■ **What to do**
Copy the lines from the line with "What is the value" to the line with "True or false: Intensity", renaming "legend" to "key" and leaving everything else unchanged.

--- START ---

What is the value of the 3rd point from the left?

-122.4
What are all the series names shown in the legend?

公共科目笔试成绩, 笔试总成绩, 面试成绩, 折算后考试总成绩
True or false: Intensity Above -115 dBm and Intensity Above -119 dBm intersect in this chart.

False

--- END ---
--- START ---

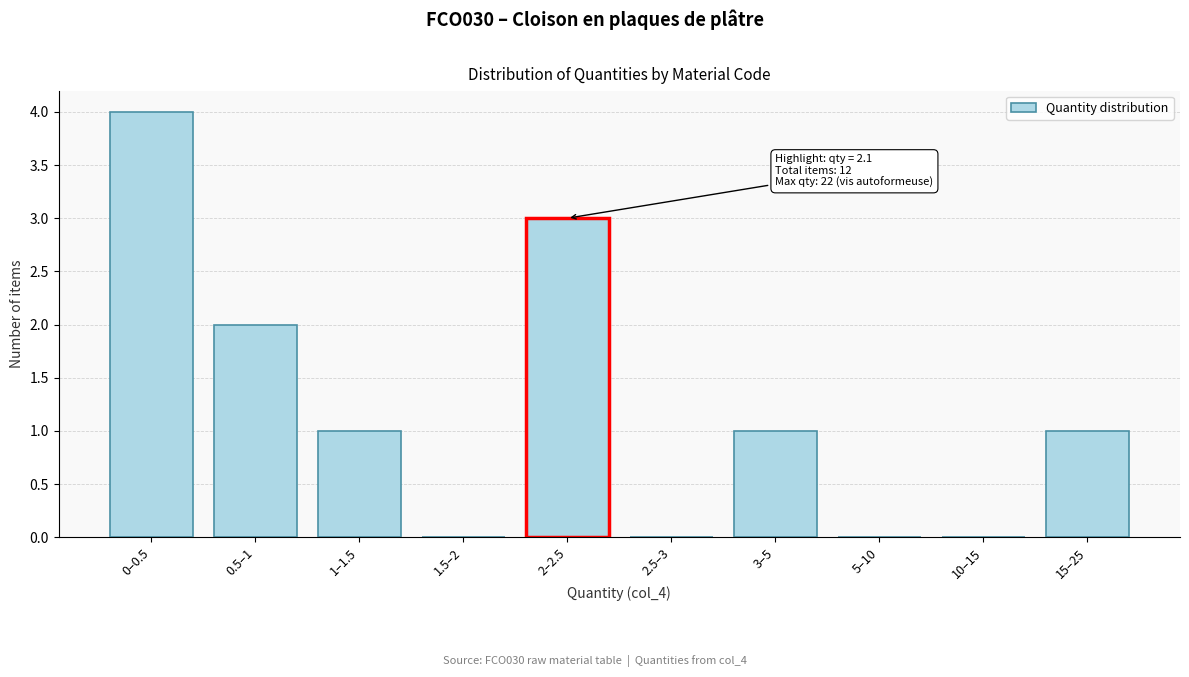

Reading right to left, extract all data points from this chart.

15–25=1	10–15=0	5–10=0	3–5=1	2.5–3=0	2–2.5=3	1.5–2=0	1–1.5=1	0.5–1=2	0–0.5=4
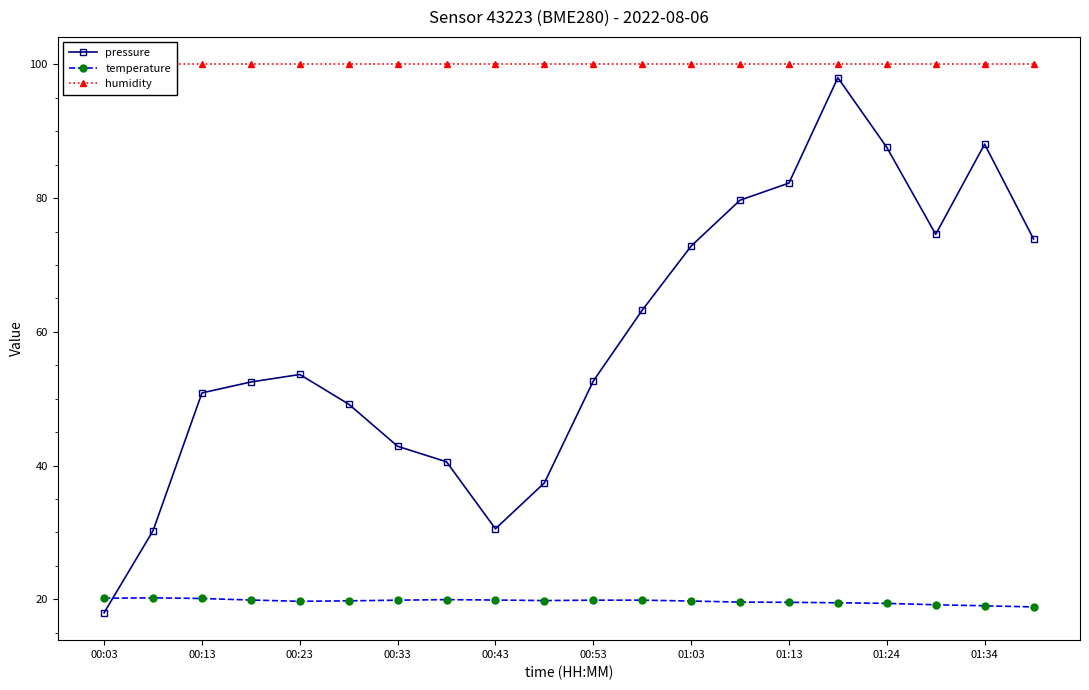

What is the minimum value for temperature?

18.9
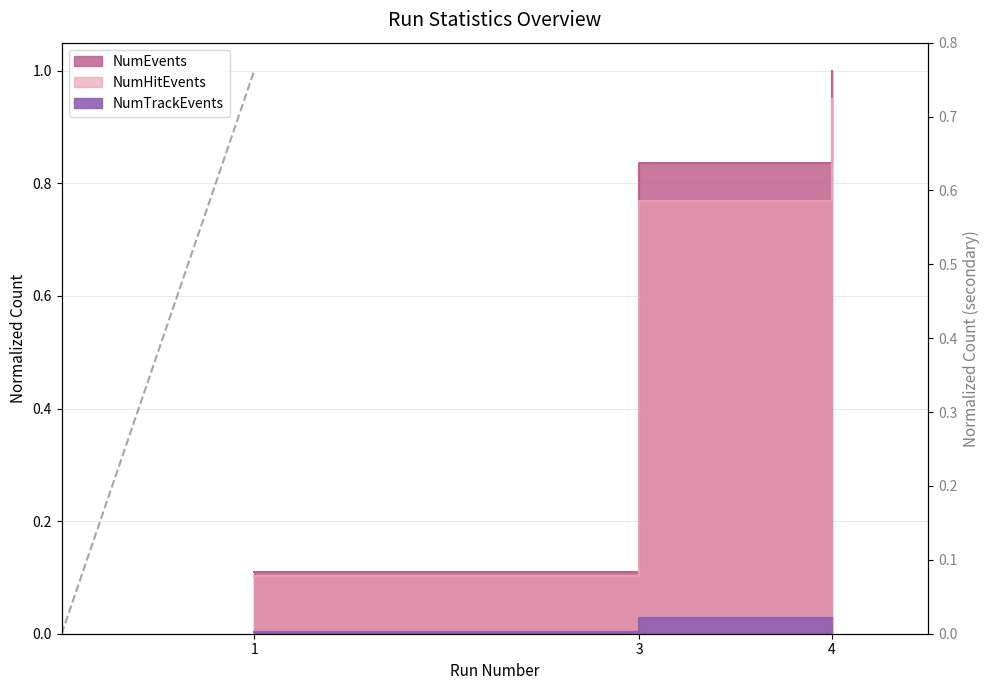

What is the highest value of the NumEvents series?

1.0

--- END ---

■ **Output below**
What is the value of the 3rd point from the left?

-122.4
What are all the series names shown in the key?

公共科目笔试成绩, 笔试总成绩, 面试成绩, 折算后考试总成绩
True or false: Intensity Above -115 dBm and Intensity Above -119 dBm intersect in this chart.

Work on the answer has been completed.